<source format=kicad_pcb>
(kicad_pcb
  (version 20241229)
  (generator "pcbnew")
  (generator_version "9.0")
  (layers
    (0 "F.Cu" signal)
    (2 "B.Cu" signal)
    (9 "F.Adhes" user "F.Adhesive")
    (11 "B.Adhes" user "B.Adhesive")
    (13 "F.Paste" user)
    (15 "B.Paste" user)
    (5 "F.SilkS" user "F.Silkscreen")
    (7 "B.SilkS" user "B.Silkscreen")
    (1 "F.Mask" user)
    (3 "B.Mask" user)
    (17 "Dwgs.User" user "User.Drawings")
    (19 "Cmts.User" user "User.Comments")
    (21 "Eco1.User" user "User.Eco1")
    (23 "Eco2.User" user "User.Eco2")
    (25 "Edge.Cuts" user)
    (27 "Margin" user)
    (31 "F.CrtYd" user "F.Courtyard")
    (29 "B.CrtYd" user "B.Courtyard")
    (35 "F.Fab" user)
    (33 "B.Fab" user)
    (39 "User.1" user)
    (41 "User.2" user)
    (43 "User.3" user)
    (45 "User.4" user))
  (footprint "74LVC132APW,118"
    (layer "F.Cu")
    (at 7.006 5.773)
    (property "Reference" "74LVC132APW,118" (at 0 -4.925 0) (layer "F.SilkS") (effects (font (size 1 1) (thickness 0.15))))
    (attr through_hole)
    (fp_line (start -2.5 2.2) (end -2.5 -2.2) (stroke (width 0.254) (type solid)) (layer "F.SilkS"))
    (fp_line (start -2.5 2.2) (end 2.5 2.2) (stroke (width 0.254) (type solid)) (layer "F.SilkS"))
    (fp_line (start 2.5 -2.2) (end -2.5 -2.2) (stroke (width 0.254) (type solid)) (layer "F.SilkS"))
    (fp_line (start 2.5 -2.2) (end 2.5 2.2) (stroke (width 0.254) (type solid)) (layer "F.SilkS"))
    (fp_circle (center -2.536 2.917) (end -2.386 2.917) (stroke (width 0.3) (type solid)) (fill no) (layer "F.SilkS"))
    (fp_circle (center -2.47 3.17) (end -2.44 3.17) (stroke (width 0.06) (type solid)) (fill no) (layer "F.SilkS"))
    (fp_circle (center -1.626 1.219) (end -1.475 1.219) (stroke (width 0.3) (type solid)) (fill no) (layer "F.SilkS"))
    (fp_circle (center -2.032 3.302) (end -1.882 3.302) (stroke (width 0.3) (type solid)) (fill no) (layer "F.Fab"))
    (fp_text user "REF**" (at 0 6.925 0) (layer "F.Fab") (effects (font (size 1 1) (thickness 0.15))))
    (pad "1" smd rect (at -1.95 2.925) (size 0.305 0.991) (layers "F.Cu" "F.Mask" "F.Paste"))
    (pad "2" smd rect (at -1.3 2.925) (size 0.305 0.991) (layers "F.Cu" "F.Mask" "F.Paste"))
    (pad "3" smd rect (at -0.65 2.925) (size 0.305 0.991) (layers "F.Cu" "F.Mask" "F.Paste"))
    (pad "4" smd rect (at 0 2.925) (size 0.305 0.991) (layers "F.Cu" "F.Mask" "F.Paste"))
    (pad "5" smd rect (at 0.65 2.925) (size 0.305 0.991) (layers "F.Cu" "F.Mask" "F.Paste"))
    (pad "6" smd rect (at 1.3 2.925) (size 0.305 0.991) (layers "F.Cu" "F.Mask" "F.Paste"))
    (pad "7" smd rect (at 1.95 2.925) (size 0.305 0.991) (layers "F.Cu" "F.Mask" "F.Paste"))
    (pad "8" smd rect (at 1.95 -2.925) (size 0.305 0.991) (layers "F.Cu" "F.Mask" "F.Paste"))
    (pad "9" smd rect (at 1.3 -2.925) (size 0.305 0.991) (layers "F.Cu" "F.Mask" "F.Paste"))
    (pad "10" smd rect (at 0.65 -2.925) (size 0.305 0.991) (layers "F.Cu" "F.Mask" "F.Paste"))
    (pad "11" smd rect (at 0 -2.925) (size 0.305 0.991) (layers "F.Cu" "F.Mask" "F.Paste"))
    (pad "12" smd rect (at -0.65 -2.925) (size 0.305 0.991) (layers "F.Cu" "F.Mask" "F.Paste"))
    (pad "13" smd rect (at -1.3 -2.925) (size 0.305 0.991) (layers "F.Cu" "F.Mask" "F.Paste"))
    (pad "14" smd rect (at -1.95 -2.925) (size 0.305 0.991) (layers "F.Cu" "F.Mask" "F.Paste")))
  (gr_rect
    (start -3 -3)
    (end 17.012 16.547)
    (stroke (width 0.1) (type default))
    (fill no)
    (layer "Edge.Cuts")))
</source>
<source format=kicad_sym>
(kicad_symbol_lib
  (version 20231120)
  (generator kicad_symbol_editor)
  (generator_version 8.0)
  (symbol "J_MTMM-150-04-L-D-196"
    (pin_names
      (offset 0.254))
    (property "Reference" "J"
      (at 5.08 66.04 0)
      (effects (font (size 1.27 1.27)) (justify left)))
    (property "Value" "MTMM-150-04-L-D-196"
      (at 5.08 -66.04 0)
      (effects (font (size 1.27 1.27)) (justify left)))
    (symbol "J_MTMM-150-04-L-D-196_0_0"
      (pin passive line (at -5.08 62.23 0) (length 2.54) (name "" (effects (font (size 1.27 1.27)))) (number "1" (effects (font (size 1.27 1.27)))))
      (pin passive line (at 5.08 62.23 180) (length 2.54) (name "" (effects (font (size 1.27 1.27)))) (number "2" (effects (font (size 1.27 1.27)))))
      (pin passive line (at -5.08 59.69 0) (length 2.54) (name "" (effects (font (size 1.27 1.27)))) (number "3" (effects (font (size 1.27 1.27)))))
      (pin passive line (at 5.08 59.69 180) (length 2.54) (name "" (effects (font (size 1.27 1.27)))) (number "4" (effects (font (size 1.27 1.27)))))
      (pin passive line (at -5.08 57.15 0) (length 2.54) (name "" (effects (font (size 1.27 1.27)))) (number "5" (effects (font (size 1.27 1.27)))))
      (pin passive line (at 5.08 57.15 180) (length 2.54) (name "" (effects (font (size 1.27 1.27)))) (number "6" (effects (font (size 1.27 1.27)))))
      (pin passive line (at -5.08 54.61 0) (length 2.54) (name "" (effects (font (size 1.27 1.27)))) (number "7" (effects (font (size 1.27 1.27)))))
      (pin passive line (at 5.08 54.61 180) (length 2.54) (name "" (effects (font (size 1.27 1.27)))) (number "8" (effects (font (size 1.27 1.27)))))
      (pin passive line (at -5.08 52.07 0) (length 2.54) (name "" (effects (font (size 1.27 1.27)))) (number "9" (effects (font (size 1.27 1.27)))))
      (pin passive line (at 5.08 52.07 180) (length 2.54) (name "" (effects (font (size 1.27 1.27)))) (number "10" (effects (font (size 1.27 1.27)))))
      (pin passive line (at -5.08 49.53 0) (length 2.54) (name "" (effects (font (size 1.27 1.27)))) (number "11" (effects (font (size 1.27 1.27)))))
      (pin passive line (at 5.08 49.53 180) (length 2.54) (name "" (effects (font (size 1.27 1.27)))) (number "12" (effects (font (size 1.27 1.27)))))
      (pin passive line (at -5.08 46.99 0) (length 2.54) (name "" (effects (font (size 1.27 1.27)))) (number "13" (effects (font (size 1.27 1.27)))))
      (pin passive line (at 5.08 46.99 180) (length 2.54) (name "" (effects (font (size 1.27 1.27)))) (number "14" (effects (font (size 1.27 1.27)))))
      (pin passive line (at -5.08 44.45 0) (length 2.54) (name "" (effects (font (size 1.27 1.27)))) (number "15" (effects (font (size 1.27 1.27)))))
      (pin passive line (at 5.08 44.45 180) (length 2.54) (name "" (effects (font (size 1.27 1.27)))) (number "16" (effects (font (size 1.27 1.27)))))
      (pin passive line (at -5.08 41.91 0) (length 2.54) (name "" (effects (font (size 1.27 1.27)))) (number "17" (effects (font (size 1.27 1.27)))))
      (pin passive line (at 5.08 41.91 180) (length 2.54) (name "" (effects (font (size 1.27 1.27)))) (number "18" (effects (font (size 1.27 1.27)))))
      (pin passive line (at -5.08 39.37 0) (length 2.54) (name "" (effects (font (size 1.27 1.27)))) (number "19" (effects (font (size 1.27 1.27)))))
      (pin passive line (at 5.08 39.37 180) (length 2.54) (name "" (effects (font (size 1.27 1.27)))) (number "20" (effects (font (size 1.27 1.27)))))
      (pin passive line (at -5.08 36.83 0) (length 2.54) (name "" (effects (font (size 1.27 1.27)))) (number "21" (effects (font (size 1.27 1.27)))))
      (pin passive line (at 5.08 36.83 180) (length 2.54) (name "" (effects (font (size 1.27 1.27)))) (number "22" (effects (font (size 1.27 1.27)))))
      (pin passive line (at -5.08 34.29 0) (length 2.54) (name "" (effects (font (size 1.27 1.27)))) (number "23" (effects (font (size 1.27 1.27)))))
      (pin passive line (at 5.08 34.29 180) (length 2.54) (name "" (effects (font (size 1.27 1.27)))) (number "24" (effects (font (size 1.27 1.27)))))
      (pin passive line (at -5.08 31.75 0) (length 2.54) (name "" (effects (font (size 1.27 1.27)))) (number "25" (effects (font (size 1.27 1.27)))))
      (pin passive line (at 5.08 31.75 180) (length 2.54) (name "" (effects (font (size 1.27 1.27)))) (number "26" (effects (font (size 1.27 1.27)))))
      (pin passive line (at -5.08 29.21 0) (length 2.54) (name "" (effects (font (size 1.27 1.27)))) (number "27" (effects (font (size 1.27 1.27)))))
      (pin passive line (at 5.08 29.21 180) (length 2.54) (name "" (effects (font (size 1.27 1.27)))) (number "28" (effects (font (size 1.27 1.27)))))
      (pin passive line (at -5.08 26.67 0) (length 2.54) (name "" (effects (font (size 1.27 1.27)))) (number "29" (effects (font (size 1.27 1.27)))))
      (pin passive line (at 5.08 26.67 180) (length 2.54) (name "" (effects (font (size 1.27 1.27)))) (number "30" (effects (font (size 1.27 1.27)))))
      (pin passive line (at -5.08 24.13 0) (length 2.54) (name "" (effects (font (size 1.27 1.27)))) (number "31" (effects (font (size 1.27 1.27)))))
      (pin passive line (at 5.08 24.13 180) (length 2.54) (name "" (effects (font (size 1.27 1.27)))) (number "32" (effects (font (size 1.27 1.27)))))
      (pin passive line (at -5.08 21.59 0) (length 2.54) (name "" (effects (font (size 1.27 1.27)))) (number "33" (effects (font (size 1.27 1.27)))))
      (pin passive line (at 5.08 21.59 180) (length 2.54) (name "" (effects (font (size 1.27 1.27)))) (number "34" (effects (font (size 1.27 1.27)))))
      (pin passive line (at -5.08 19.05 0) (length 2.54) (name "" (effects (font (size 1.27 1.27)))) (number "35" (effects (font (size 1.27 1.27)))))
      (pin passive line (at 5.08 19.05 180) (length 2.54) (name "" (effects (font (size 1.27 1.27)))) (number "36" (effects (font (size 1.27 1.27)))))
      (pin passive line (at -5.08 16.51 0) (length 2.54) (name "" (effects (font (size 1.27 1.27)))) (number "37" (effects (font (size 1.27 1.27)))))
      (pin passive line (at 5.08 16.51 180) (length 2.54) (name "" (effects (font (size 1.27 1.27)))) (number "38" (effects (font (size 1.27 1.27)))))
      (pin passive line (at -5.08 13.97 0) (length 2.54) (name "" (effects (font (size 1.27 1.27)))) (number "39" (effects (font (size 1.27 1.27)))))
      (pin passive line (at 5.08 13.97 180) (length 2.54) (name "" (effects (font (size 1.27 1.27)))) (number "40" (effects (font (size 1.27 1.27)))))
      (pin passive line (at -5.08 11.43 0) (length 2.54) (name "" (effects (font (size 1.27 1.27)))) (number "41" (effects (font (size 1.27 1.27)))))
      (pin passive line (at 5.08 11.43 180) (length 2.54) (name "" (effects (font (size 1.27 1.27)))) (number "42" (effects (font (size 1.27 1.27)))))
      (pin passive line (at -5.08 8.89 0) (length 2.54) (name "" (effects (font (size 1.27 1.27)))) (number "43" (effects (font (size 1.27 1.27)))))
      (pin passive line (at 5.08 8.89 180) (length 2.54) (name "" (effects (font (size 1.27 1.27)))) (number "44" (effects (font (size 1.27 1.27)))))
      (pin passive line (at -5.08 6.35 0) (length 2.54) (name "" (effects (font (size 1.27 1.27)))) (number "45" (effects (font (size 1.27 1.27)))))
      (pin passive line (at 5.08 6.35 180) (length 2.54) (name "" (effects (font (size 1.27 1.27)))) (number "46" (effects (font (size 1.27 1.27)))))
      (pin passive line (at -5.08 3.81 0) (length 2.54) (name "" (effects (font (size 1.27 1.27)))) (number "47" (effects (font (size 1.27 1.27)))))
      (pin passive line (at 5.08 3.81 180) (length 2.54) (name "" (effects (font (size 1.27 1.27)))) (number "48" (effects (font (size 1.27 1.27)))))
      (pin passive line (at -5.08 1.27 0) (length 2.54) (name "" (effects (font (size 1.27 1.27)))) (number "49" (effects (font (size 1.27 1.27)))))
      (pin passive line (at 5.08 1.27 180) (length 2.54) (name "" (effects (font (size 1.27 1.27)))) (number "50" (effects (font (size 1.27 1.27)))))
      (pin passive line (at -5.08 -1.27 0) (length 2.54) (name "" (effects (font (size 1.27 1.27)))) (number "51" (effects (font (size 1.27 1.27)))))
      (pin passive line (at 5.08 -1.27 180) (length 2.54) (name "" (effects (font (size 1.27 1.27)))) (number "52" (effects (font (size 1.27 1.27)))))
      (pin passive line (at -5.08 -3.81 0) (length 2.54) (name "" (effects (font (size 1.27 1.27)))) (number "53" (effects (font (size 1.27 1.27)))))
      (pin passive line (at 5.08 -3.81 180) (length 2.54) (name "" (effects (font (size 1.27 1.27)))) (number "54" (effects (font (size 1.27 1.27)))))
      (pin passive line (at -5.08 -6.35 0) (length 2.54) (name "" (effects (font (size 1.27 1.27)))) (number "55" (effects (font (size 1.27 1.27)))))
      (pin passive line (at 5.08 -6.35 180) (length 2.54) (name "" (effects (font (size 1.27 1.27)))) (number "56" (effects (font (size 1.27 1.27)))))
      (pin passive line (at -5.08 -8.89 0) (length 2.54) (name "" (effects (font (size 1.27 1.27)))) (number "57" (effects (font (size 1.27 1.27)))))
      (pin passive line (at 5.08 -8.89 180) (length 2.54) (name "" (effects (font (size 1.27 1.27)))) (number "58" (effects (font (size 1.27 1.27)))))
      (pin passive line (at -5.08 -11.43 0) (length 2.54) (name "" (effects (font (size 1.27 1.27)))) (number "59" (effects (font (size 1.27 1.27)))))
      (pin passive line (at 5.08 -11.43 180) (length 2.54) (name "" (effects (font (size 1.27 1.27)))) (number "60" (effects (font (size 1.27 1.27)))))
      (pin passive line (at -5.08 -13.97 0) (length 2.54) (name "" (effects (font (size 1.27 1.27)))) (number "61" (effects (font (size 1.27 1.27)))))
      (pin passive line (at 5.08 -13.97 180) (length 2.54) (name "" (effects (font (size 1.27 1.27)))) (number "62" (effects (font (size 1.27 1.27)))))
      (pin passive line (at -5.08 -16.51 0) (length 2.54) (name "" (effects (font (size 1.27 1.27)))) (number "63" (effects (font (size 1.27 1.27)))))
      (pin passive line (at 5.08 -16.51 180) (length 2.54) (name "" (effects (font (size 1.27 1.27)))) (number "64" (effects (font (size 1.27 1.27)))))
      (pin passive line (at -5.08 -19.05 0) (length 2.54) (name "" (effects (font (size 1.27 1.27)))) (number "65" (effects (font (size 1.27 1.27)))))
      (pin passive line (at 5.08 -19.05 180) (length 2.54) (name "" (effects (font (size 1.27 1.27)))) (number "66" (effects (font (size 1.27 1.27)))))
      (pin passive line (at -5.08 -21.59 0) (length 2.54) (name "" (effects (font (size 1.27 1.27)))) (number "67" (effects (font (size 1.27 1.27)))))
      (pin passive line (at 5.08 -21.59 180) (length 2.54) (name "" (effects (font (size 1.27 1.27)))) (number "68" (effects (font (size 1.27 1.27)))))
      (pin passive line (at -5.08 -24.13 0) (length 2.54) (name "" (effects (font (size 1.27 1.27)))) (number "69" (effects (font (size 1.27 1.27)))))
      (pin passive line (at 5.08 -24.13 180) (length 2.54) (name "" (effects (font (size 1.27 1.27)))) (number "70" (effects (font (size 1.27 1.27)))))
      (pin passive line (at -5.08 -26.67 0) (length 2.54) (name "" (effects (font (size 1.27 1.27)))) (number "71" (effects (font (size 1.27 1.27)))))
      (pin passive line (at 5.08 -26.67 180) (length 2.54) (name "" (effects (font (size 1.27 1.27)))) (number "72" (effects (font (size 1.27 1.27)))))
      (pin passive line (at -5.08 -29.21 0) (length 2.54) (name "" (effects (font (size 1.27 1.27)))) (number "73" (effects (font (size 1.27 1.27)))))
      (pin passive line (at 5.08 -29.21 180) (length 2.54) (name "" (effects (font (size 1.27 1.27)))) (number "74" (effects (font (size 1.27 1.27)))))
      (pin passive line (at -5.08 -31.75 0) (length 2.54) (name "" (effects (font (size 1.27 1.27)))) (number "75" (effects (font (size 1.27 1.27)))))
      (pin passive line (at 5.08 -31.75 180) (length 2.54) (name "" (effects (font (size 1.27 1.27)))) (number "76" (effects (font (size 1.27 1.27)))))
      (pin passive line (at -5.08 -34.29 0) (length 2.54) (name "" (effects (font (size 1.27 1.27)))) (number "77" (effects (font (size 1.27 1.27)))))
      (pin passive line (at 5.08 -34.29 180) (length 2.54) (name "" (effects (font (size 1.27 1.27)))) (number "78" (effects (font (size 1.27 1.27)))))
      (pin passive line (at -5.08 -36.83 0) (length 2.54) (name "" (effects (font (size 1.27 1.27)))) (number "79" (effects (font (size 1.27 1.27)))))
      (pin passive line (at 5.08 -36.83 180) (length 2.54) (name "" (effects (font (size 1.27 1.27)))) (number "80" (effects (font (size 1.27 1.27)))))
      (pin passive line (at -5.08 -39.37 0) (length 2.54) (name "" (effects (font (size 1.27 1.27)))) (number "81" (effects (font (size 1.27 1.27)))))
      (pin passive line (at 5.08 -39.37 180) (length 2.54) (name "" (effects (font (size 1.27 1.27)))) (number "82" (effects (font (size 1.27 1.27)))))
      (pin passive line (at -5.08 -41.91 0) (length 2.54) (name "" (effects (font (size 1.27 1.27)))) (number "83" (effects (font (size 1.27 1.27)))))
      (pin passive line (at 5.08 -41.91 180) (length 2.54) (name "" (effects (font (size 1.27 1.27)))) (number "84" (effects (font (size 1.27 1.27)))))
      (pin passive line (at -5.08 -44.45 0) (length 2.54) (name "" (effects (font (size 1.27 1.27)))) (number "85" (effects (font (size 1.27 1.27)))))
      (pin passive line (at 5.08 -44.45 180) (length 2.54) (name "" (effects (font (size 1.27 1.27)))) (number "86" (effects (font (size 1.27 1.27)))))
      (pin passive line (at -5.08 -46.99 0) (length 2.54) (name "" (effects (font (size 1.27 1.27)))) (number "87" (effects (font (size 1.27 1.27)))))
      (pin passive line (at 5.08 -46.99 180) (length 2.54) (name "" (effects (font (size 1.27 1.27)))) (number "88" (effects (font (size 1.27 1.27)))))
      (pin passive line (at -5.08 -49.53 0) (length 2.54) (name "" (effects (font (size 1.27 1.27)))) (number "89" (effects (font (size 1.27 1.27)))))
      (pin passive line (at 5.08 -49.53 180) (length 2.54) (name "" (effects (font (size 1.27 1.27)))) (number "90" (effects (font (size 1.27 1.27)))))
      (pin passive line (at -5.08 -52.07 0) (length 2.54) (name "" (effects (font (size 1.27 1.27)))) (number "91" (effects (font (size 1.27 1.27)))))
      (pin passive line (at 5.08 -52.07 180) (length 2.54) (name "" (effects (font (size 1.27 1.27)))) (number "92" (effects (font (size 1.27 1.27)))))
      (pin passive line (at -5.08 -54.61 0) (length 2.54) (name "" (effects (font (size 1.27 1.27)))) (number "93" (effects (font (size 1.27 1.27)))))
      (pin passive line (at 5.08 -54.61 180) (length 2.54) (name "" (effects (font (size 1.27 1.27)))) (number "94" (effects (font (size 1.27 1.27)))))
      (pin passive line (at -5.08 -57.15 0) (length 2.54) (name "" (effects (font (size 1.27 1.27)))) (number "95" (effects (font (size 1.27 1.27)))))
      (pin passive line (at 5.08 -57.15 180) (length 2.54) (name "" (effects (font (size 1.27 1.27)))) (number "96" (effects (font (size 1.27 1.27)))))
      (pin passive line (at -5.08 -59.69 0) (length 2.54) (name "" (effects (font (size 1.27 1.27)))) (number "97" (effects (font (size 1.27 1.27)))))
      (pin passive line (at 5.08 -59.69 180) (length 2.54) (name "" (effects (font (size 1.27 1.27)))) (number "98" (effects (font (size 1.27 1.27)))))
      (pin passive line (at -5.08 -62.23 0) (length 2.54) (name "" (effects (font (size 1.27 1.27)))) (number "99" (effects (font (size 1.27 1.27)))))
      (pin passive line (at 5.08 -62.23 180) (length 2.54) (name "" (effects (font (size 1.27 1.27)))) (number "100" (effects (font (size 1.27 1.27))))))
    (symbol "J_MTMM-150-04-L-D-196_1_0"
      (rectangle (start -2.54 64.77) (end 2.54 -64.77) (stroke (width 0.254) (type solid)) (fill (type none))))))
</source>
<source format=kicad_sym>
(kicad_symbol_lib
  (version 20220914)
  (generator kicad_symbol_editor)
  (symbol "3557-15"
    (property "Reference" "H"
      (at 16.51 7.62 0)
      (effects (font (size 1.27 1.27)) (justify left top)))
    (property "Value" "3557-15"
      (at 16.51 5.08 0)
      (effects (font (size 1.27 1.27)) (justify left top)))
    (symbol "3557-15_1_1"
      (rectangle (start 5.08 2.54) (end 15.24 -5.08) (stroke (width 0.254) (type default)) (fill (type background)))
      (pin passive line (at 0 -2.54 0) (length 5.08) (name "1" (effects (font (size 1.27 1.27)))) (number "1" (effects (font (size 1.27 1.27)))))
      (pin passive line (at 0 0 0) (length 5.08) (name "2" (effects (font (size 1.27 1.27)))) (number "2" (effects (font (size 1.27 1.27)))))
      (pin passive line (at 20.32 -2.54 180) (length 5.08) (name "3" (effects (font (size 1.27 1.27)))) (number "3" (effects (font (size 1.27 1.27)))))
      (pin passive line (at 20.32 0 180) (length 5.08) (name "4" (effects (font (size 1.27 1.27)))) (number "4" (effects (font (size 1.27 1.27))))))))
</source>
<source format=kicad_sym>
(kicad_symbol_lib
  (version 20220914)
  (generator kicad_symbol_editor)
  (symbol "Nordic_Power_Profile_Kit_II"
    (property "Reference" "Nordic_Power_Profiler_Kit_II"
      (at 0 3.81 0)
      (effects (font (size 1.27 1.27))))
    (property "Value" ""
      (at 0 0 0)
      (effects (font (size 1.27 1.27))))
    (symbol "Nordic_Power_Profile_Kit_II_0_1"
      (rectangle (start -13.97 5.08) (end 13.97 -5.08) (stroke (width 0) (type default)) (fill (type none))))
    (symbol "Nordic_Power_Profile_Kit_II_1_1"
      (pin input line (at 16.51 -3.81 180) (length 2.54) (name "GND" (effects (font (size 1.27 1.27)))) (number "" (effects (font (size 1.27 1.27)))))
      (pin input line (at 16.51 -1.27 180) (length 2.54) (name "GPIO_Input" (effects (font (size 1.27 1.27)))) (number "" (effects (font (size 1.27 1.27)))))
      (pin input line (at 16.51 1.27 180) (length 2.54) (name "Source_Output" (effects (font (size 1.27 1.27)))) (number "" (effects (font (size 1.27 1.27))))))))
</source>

=== PROBLEM TO SOLVE ===
Scan the records above for the lines holding "(at -1.3 2.925)" and "(at 1.95 2.925)". Transcribe those two and every line between them word for word, and no others.

=== OUTPUT BELOW ===
    (pad "2" smd rect (at -1.3 2.925) (size 0.305 0.991) (layers "F.Cu" "F.Mask" "F.Paste"))
    (pad "3" smd rect (at -0.65 2.925) (size 0.305 0.991) (layers "F.Cu" "F.Mask" "F.Paste"))
    (pad "4" smd rect (at 0 2.925) (size 0.305 0.991) (layers "F.Cu" "F.Mask" "F.Paste"))
    (pad "5" smd rect (at 0.65 2.925) (size 0.305 0.991) (layers "F.Cu" "F.Mask" "F.Paste"))
    (pad "6" smd rect (at 1.3 2.925) (size 0.305 0.991) (layers "F.Cu" "F.Mask" "F.Paste"))
    (pad "7" smd rect (at 1.95 2.925) (size 0.305 0.991) (layers "F.Cu" "F.Mask" "F.Paste"))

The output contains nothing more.